### Selection ###
Fingering the center of gravity.

Here's a situation that you can easily perform, with a puzzling outcome. Use a yardstick, meter stick, cane or pool cue. We will just call it "the stick". Start with your hands outstretched and palms facing each other about a meter apart. Rest the stick on the index fingers of each hand so it lies in a horizontal plane. With your eyes closed, slowly move your hands together until your palms meet. Whatever the starting position of your hands, the center of gravity of the stick will be at the point where your hands come together. You might have expected the stick to fall off your fingers, but if you do this with steady hands, it won't.

You can even tape a weight on one end, or at any other point on the stick, and it still works. A two-dimensional version: Use a large dinner plate, with objects on it, perhaps even a glass of water. Use three fingers spread wide to support it. Bring the fingers together! (Your fingertips should be dry.) Don't use expensive china. Practce over a bed.

So why does this work?

A mathematical analysis of this can be found in Arnold Sommerfeld's Lectures on Theoretical Physics, Volume 1, Mechanics. Academic Press, 1964, pp. 83-85. It's a good exercise in forces, torques, and friction. But you would rather puzzle this out yourself before you consult that reference.

Answer.

The secret is our old friend friction. Specifically it's the fact that the coefficient of kinetic (sliding) friction is usually smaller than the coefficient of static friction. The coefficient of kinetic friction is usually a constant, independent of velocity. The coefficient of static friction may also be treated as constant. Of course, both coefficients are dependent on the nature of the contact surfaces.

fs ≤ μsFn.
fk = μkFn.

fk is the force due to kinetic friction.
fs is the force due to static friction.
Fn is the normal force, perpendicular to the sliding surfaces.
###
### [Directives]
A – In the stick-balancing puzzle, which friction coefficient does the text say is usually smaller?
B – Name every object the stick-balancing puzzle suggests using as "the stick."
C – Carry on the explanation of the stick-balancing puzzle from where it stops.
### Material supplied ###
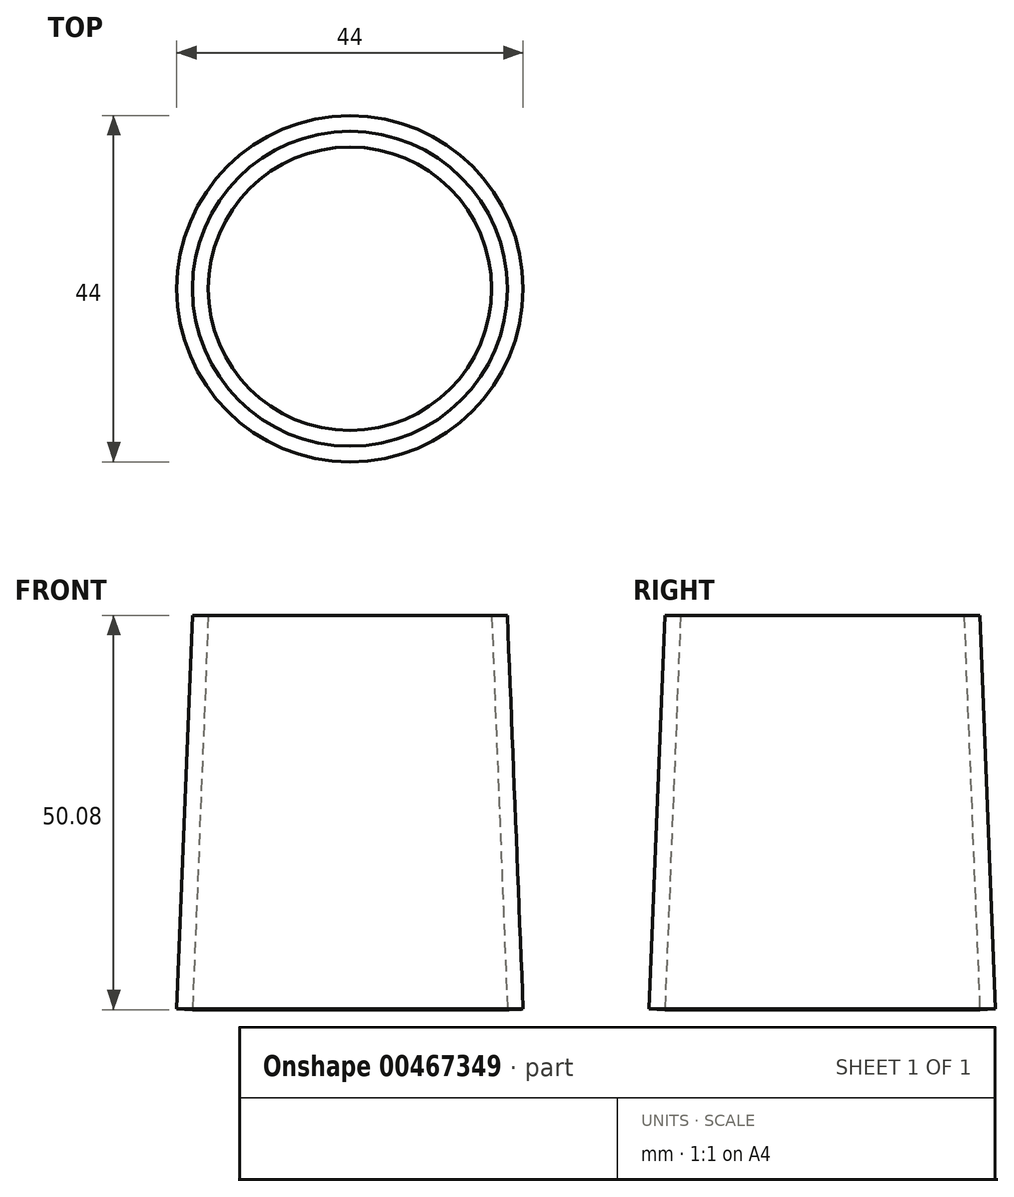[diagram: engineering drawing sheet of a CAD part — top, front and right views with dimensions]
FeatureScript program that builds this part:
annotation { "Feature Type Name" : "Feature", "Feature Type Description" : "" }
export const myFeature = defineFeature(function(context is Context, id is Id, definition is map)
    precondition{}
    {
        {
            var Q0;
            Q0=qCreatedBy(makeId("Right.planeOp"),FACE);
            var sketch = newSketch(context, id + "F0", { "sketchPlane" : qUnion([Q0])});
            skLineSegment(sketch, "E0", {"start": v(18, 31.12) * mm, "end": v(20, -18.88) * mm});
            skLineSegment(sketch, "E1.0", {"start": v(20, 31.2) * mm, "end": v(22, -18.8) * mm});
            skLineSegment(sketch, "E2", {"start": v(18, 31.12) * mm, "end": v(20, 31.2) * mm});
            skLineSegment(sketch, "E3", {"start": v(20, -18.88) * mm, "end": v(22, -18.8) * mm});
            skLineSegment(sketch, "E4", {"start": v(0, 41.22) * mm, "end": v(0, -25.22) * mm});
            skSolve(sketch);
        }
        {
            var Q0;
            Q0=makeQuery(id+"F0.imprint","IMPRINT",FACE,{"disambiguationData":[TD([[makeQuery(id+"F0.imprint","IMPRINT",EDGE,{"derivedFrom":sQuery(id+"F0.wireOp",EDGE,"E0")}),1.0]])]});
            var Q1;
            Q1=sQuery(id+"F0.wireOp",EDGE,"E4");
            revolve(context, id + "F1", {"entities" : qUnion([Q0]), "axis" : qUnion([Q1]), "revolveType" : RevolveType.FULL});
        }
    });
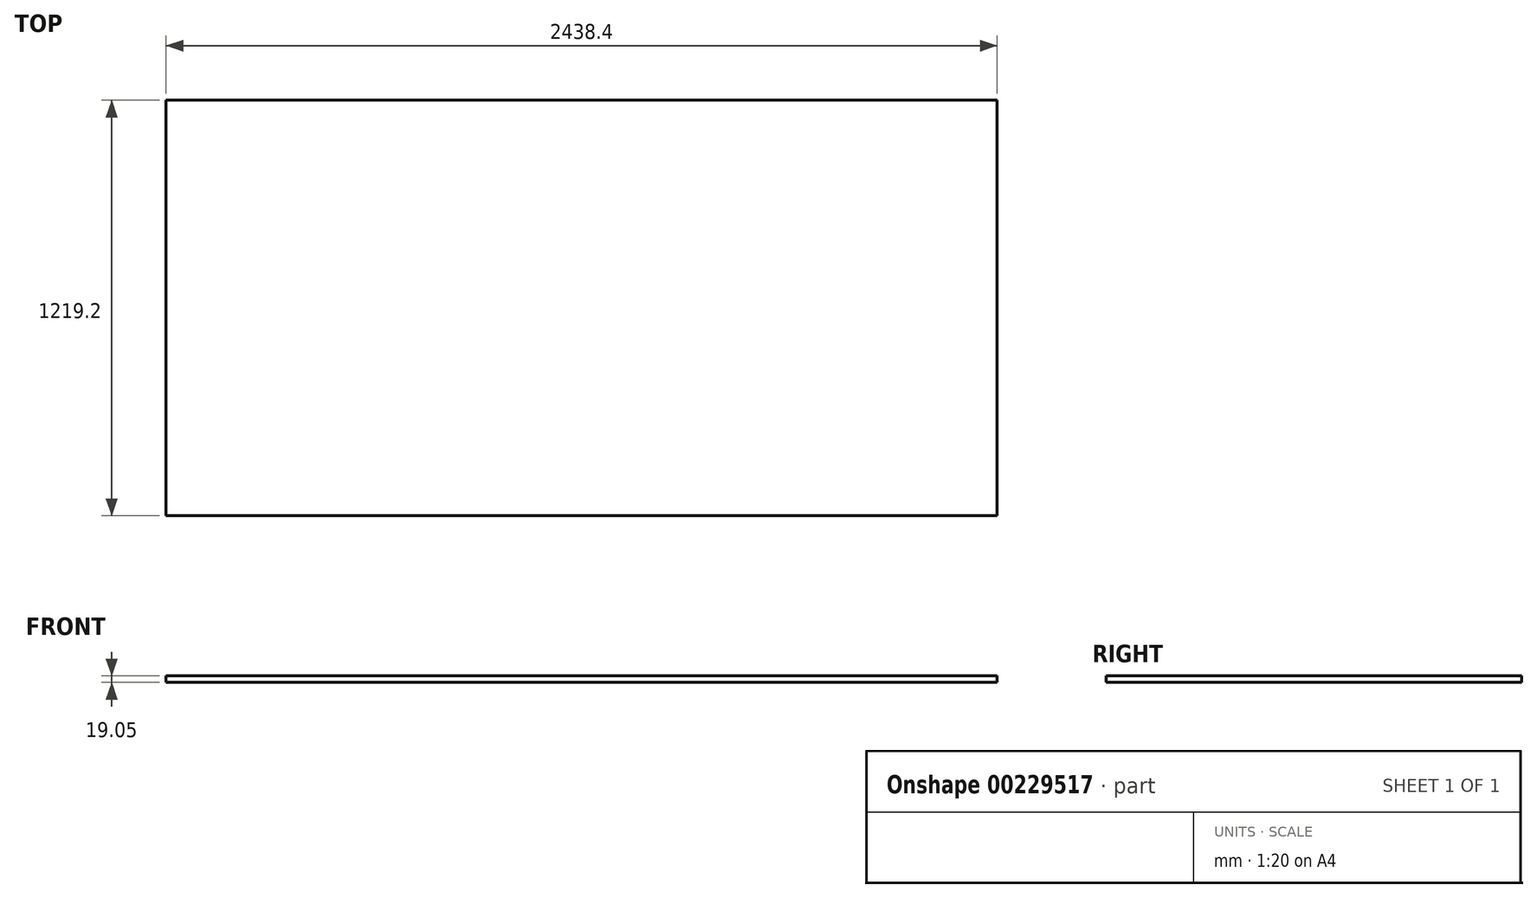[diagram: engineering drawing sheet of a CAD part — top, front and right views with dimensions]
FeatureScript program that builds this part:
###
### [Responses per task]
A – The coefficient of kinetic (sliding) friction is usually smaller than the coefficient of static friction.

B – A yardstick, a meter stick, a cane and a pool cue.

C –
Your fingers apply upward (normal) forces on the stick. Initially these forces are very unlikely to be exactly equal, for they aren't equidistant from the center of gravity of the stick. The finger with the greatest load will also have the greater force due to sliding friction. So when your fingers move toward each other, the one with the least load slides against the stick and the other doesn't slide. But as the sliding finger moves closer to the center of gravity it supports a greater fraction of the load so the size of the sliding friction increaes until it is equal to the force of static friction on the other finger. Then that other finger begins to slide, and immediately the friction acting on it decreases to a lower value. But it, too, increases as it moves closer to the center of graviy of the stick, and the process repeats, alternating between stationary for each finger. When one slides, the other one doesn't.

Here's the details.

Taking torques about finger A we find A = (b/(a+b))W.

Taking torques about finger B we find B = (a/(a+b))W.

Let A > B initially. The finger at B slides along the stick.

B moves until a = b, but continues moving until b1 ≤ a.

In general, the friction equations are fB,k = μka(W/(a+b)) and fA,s = μsb(W/(a+b)).

For b = b1 these are equal.

So, then, μka = μsb1

and a/b1 = μsk ≥ 1

and the stick moves at finger A.

The force due to friction fA,s drops to FA,k ≤ FA,s.

So when finger B is at b1, the force due to sliding friction at B exceeds the force due to static friction at A.

B comes to rest and FB,k changes to FB,s.

This process repeats at each turning point. A and B approach in geometric progression the center of mass of the stick, for which a = b = 0, since the quotient μks occurs each time. In the final state the stick balance is an equilibrium over the juxtaposed fingers.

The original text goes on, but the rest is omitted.